● Excerpted passage
-*-
Soil salinity is the salt content in the soil; the process of increasing the salt content is known as salinization (also called salination in American English). Salts occur naturally within soils and water. Salinization can be caused by natural processes such as mineral weathering or by the gradual withdrawal of an ocean. It can also come about through artificial processes such as irrigation and road salt.

== Natural occurrence ==

Salts are a natural component in soils and water bodies. The ions responsible for salinization are: Na^{+}, K^{+}, Ca^{2+}, Mg^{2+} and Cl^{−}.

Over long periods of time, as soil minerals weather and release salts, these salts are flushed or leached out of the soil by drainage water in areas with sufficient precipitation or under irrigation, or may rise through capillarity and accumulate near the surface under intense evaporation during drought periods. In addition to mineral weathering, salts are also deposited via dust and precipitation. Salts may accumulate in dry regions, leading to naturally saline soils. This is the case, for example, in large parts of Australia.
-*-
● Information supplied

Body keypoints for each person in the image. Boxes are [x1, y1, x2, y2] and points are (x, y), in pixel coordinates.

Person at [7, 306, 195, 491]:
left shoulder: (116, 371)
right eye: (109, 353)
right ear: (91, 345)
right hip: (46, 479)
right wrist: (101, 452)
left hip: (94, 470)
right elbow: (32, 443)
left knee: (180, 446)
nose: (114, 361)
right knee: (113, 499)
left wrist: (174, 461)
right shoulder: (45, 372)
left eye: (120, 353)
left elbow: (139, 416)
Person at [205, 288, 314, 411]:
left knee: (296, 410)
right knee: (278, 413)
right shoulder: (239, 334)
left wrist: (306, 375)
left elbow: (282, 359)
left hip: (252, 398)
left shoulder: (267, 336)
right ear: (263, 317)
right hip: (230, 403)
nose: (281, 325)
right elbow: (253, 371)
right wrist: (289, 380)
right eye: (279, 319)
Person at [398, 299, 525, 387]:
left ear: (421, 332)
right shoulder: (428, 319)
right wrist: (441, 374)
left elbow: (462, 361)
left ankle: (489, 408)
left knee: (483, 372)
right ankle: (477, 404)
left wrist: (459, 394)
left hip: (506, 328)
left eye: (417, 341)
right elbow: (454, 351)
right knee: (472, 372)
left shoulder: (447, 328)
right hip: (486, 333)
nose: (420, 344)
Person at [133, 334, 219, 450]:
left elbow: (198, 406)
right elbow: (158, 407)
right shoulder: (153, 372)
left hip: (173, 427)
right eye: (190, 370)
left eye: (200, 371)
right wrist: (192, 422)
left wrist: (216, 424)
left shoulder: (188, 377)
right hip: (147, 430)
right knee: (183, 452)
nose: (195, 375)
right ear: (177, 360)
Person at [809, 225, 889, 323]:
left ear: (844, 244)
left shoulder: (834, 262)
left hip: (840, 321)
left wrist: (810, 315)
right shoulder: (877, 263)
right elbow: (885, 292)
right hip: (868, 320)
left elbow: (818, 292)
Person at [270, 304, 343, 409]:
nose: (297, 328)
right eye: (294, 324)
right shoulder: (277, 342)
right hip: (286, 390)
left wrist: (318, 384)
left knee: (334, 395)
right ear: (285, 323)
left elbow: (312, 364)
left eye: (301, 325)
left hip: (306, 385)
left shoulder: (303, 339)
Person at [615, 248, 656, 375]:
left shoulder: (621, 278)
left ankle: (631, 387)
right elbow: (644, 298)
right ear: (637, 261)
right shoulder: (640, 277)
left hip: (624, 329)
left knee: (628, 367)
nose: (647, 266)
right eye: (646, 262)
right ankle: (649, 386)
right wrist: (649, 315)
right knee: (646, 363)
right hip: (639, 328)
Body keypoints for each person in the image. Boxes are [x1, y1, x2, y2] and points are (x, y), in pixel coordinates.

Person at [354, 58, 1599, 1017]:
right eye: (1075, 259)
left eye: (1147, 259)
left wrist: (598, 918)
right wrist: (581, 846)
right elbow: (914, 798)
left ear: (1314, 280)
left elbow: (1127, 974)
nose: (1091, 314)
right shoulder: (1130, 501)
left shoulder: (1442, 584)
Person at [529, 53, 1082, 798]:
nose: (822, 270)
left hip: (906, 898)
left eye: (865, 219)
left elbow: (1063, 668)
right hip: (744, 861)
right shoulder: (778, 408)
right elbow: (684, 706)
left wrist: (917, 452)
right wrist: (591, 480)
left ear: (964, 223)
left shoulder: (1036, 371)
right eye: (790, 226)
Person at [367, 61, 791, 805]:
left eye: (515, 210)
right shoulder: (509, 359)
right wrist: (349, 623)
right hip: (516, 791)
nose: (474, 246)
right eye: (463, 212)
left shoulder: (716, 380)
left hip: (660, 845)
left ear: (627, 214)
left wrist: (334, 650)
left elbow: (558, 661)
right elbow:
-*-
● What this task involves
Translate this sentence from the passage on soil salinity into Spanish: "Salts may accumulate in dry regions, leading to naturally saline soils."

● Response to the task
Las sales pueden acumularse en regiones secas, lo que da lugar a suelos naturalmente salinos.